627c-628a: The Athenian brings home the thrust of his argument by reorienting the idea of a proper state introduced by Klinias earlier, viz. as a ragged collection of armed militants, constantly seeking to kill or usurp the other, instead asking his interlocutors to consider the state through the metaphor of the family. Here, the Athenian is implicitly asking us, the readers, to consider a proper state not as a collection of individuals, but as a corporate unit that should act in concert for the mutual benefit of all. If we think back to the earlier metaphor of the state, group, and individual red in tooth and claw, they were conceived not as unified groups, but as individuals looking solely to their own gain. This defies the very definition of νομοί, which depend on mutual civic engagement, and also was exposed by the Athenian as an absurdity of logic, as it was exposed later by Hobbes as an absurdity of reason.

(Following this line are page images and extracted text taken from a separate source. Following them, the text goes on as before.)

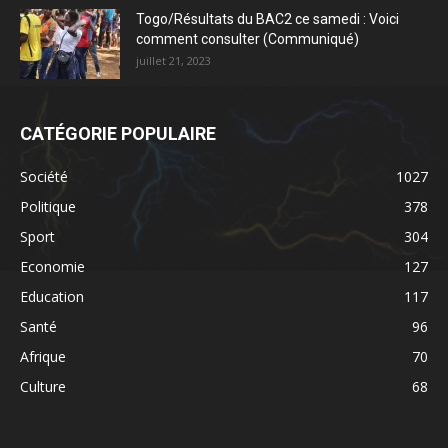
Togo/Résultats du BAC2 ce samedi : Voici
comment consulter (Communiqué)
juillet 21, 2023
CATÉGORIE POPULAIRE
Société
1027
Politique
378
Sport
304
Economie
127
Education
117
Santé
96
Afrique
70
Culture
68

With this new metaphor of a family of warring brothers, the Athenian presents us with a new situation: the members of a single group quarrel with each other, and because they will fall into the absurdities of individual conflict, they require an arbitrator who is above them, a judge. The Athenian presents three choices: “πότερος οὖν ἀμείνων, ὅστις τοὺς μὲν ἀπολέσειεν αὐτῶν ὅσοι κακοί, τοὺς δὲ βελτίους ἄρχειν αὐτοὺς αὑτῶν προστάξειεν, ἢ ὅδε ὃς ἂν τοὺς μὲν χρηστοὺς ἄρχειν, τοὺς χείρους δ’ ἐάσας ζῆν ἄρχεσθαι ἑκόντας ποιήσειεν; τρίτον δέ που δικαστὴν πρὸς ἀρετὴν εἴπωμεν, εἴ τις εἴη τοιοῦτος ὅστις παραλαβὼν συγγένειαν μίαν διαφερομένην, μήτε ἀπολέσειεν μηδένα, διαλλάξας δὲ εἰς τὸν ἐπίλοιπον χρόνον, νόμους αὐτοῖς θείς, πρὸς ἀλλήλους παραφυλάττειν δύναιτο ὥστε εἶναι φίλους,” or “So, which of the two is better, one who destroyed all the wicked of them [the brothers], and appointed the good ones to rule themselves, or one who would appoint the good to rule, and allowing the wicked to live, made them willingly submit? But there is a third we must mention, best according to excellence, if such a one could be found among them, who would not destroy anyone, but in dealing with a future time, would give them laws, and have the power to ensure that each of them is able to live in amity.”

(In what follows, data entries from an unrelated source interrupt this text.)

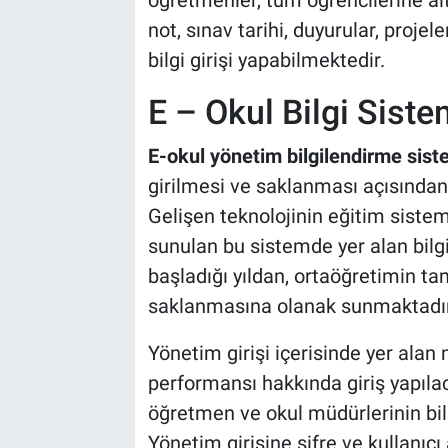
öğretmenler, tüm öğrencilerine ait
not, sınav tarihi, duyurular, proje
bilgi girişi yapabilmektedir.
E – Okul Bilgi Sist
E-okul yönetim bilgilendirme sist
girilmesi ve saklanması açısından
Gelişen teknolojinin eğitim sist
sunulan bu sistemde yer alan bilgil
başladığı yıldan, ortaöğretimin ta
saklanmasına olanak sunmaktadır
Yönetim girişi içerisinde yer alan
performansı hakkında giriş yapıla
öğretmen ve okul müdürlerinin bilg
Yönetim girişine şifre ve kullanıc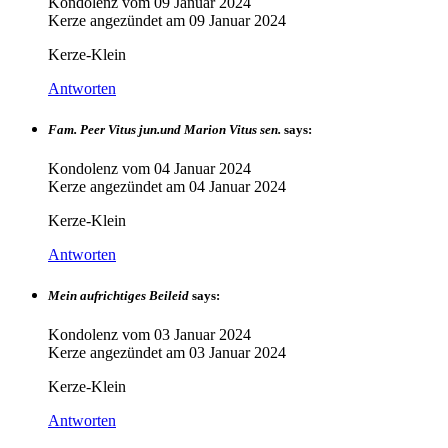
Kondolenz vom
09 Januar 2024
Kerze angezündet am
09 Januar 2024
Kerze-Klein
Antworten
Fam. Peer Vitus jun.und Marion Vitus sen.
says:
Kondolenz vom
04 Januar 2024
Kerze angezündet am
04 Januar 2024
Kerze-Klein
Antworten
Mein aufrichtiges Beileid
says:
Kondolenz vom
03 Januar 2024
Kerze angezündet am
03 Januar 2024
Kerze-Klein
Antworten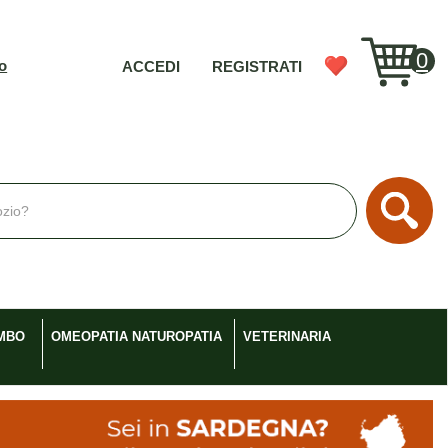
0
vo
ACCEDI
REGISTRATI
Cerc
MBO
OMEOPATIA NATUROPATIA
VETERINARIA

Both Klitias and Megillos agree that the third judge is by far the best, for he is able through the use of his art to avoid unnecessary bloodshed, and thus ensure a lasting peace. Thus, the goal of laws is not to inflame the martial passions of individuals, villages, groups, or states, but rather to cool them, and thereby create the basis for concord between moral actors. Plato does not deny that animosities exist between people, or even that the basis of Klitias’ philosophy is wrong. Rather, he argues that his conclusions are wrong: that the existence of a state according to nature is not a sanction for its continuance; that life by the sword is not the foundation of proper law, but rather the reason for law’s existence, and the object of its restrictions; that unbridled individualism is inferior to the moderation of a wise judge, or set of laws.

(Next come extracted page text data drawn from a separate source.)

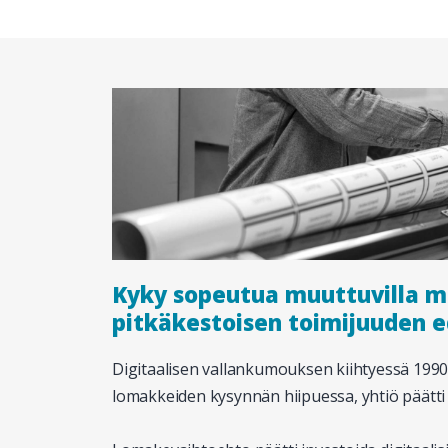
Kyky sopeutua muuttuvilla ma
pitkäkestoisen toimijuuden e
Digitaalisen vallankumouksen kiihtyessä 1990-
lomakkeiden kysynnän hiipuessa, yhtiö päätti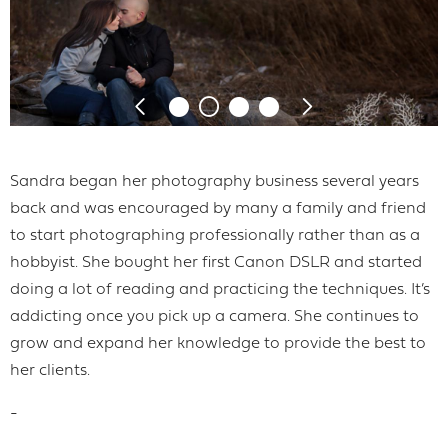
Sandra began her photography business several years
back and was encouraged by many a family and friend
to start photographing professionally rather than as a
hobbyist. She bought her first Canon DSLR and started
doing a lot of reading and practicing the techniques. It’s
addicting once you pick up a camera. She continues to
grow and expand her knowledge to provide the best to
her clients.
-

This is all the work I have energy for at the moment. After a harrowing three day journey on bone-rattling mountain roads, I made it to Pokhara, a backpacker’s Shangri La in the foothills of Annapurna. Tomorrow I will tackle the famed Annapurna Circuit, and hopefully will be able to blog more on this fascinating book from one of the tea houses there. Until then, χαίρετε!